0:20:15 - Moral: Are the things you're comparing actually comparable?
- This is a standard statistical sin.
- 0:20:20 - Statistical Sin: GIGO (Garbage In, Garbage Out)
- Meaning: If you've got rubbish data in, you get rubbish results out.
- Charles Babbage anecdote about his computational engine.
0:21:25 - Example: 1840s US Census on Slavery and Insanity
- John Calhoun employed census figures to assert slavery benefited slaves.
- This was challenged by John Quincy Adams.
- Calhoun later acknowledged census mistakes but asserted they would average out.
- Rebuttal: Errors were systematic (biased), not unbiased and independent.
- The data was inherently flawed.
0:23:05 - Morale of GIGO: Analysis of Bad Data
- Analysis of bad data is worse than no analysis at all.
- Individuals tend to do proper statistical analysis on improper data and arrive at incorrect conclusions.
- First question: Is the data worthwhile to analyze?
0:23:55 - Statistical Sin: Survivor Bias
- Photo of a World War II fighter aircraft.
- Examining damage on aircraft that returned to determine where to place armor.
- Flaw: Should have examined the planes that were shot down (the non-survivors).
- Sample (planes that flew back) is not a representation of all planes (including the ones downed).
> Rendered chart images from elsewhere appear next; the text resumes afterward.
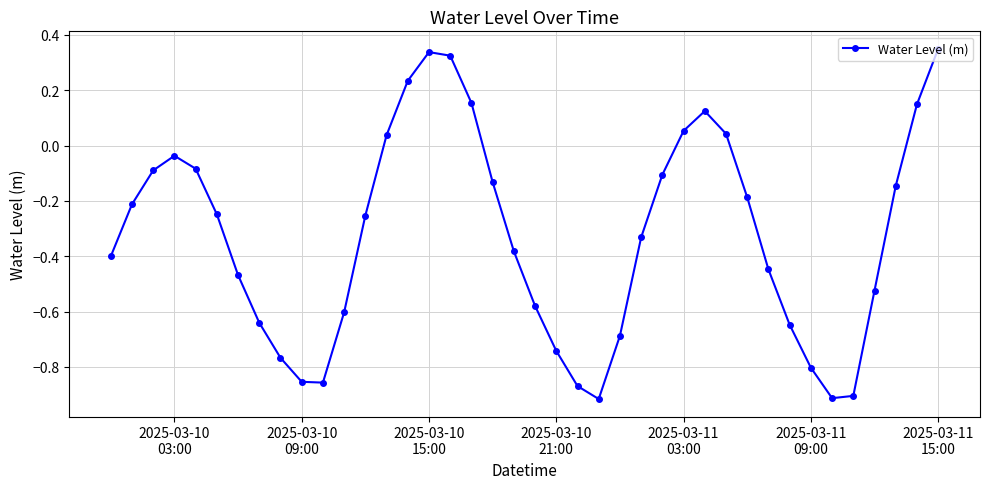

What is the sum of all values?

-13.0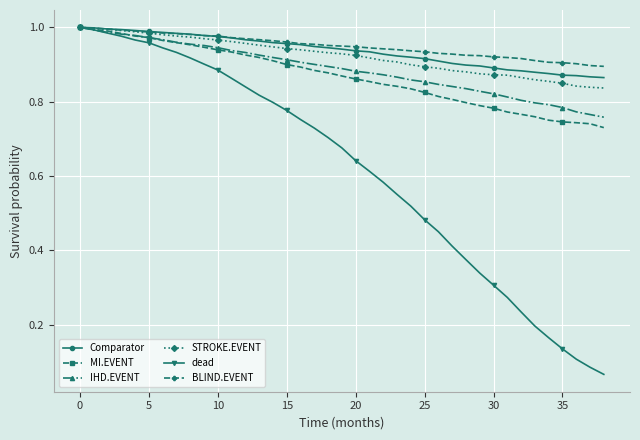

At how many categories does at least one series exceed 0?

39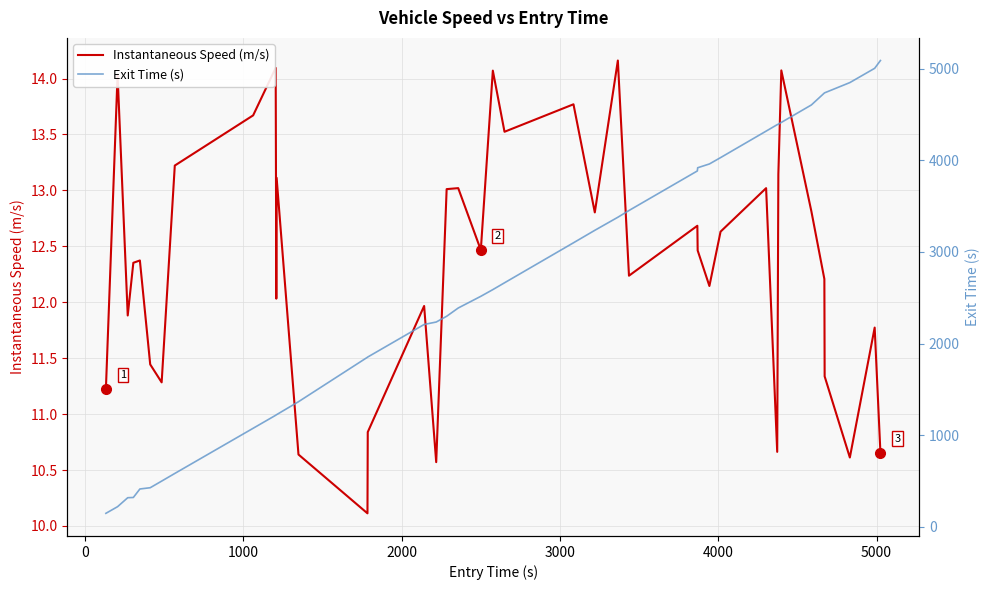

Which series has the largest total across all categories?

Exit Time (s)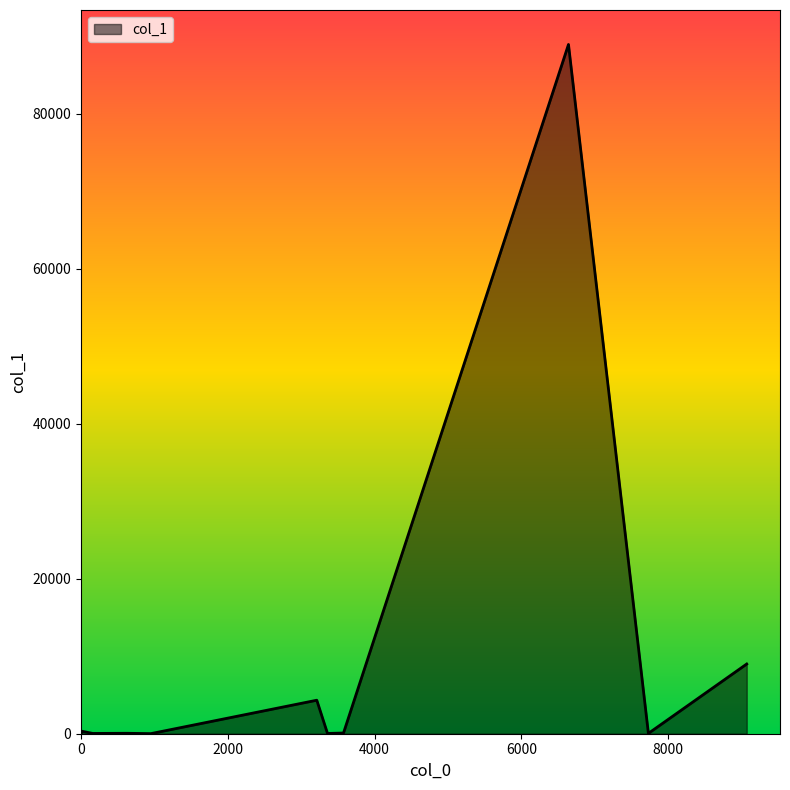

What is the greatest value displayed?

88942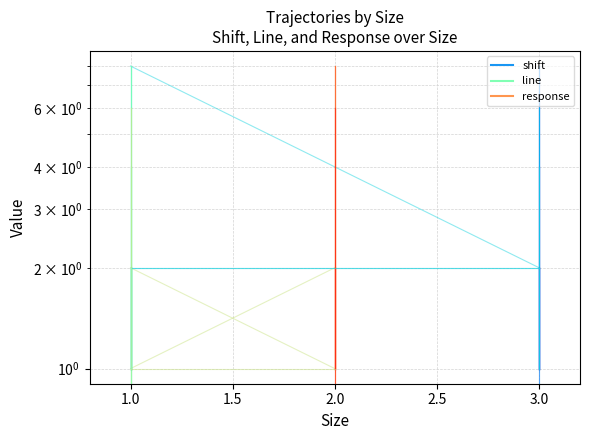

At which category is the sum across all series the highest?

3.0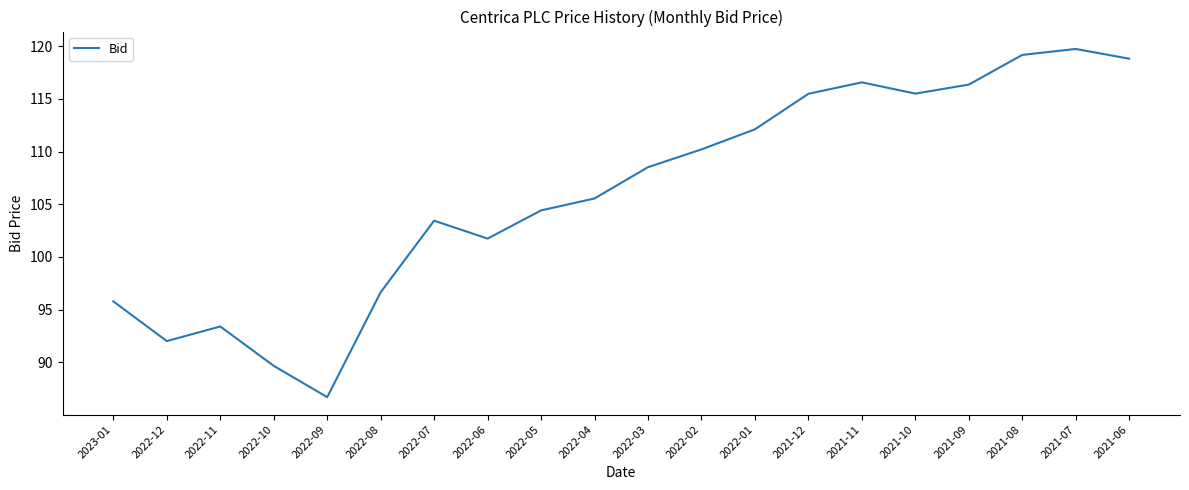

What is the change in value from 2022-12 to 2021-06?

+26.8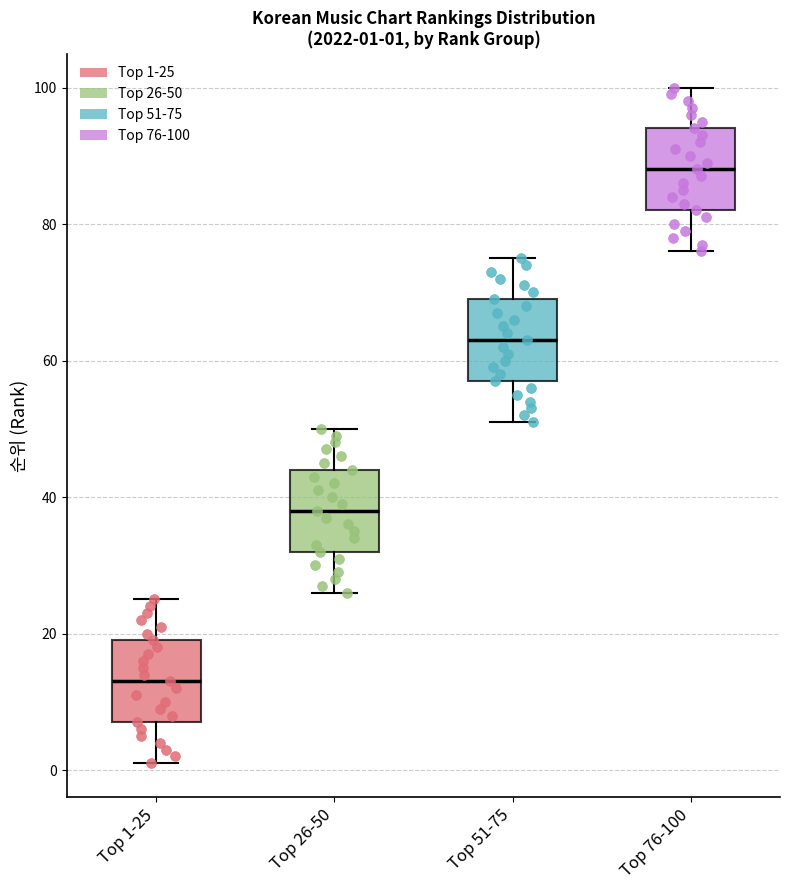

Which box has the highest median line?

Top 76-100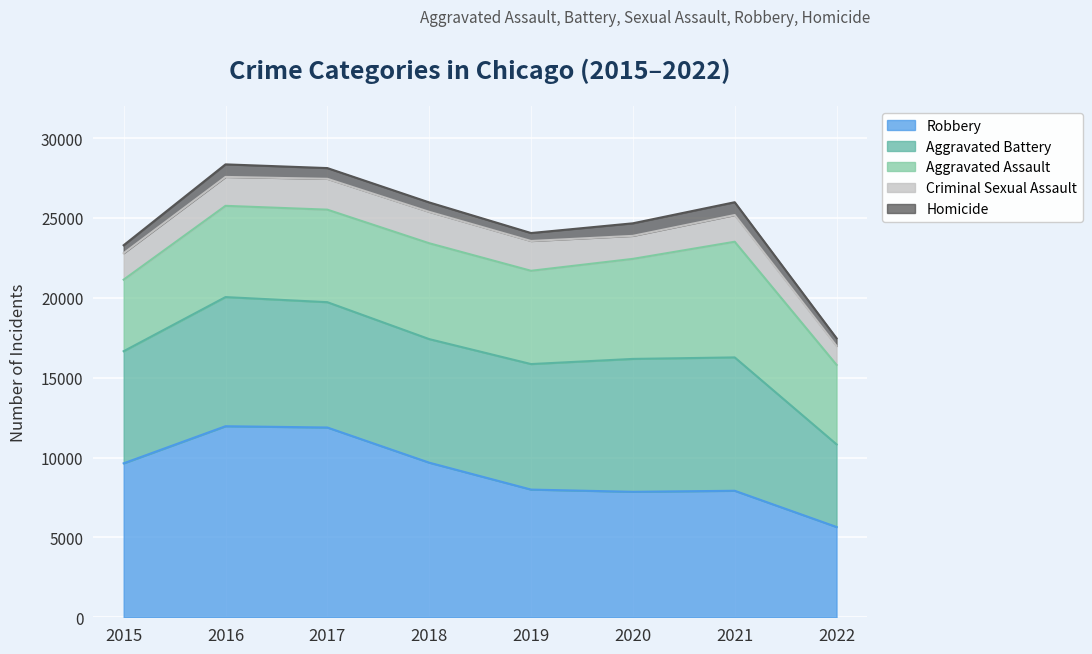

Rank the categories by Aggravated Assault value from lowest to highest.

2015, 2022, 2016, 2017, 2019, 2018, 2020, 2021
0:25:10 - Survivor Bias in Sampling
- Problem whenever sampling is used to make inferences about a population.
- Statistical methods are based on random sampling.
- Convenience sampling is typically not random.
- Examples: Course feedback (students who dropped out are not sampled), marks (failing students drop out).
0:25:55 - Statistical Sin: Non-response Bias
- A further category of non-representative sampling that occurs in opinion polls and surveys.
- Respondents to surveys are not representative of the entire population.
0:26:30 - Problem with Non-Random/Non-Independent Samples
- Still able to calculate simple statistics (mean, std dev).
- Cannot make conclusions based on methods such as the Empirical Rule, Central Limit Theorem, or Standard Error because the assumption of random and independent samples is violated.
- Example: Political polls that use landlines are leaving out a big chunk of the population (younger individuals).
0:27:35 - Moral of Sampling Issues
- Always know how data was gathered and what the analysis is assuming.
- Be very cautious with conclusions when assumptions are not met.
0:27:50 - Conclusion and What's Coming Up Next
Will complete statistical sins and deliver a course wrap-up in the next lecture.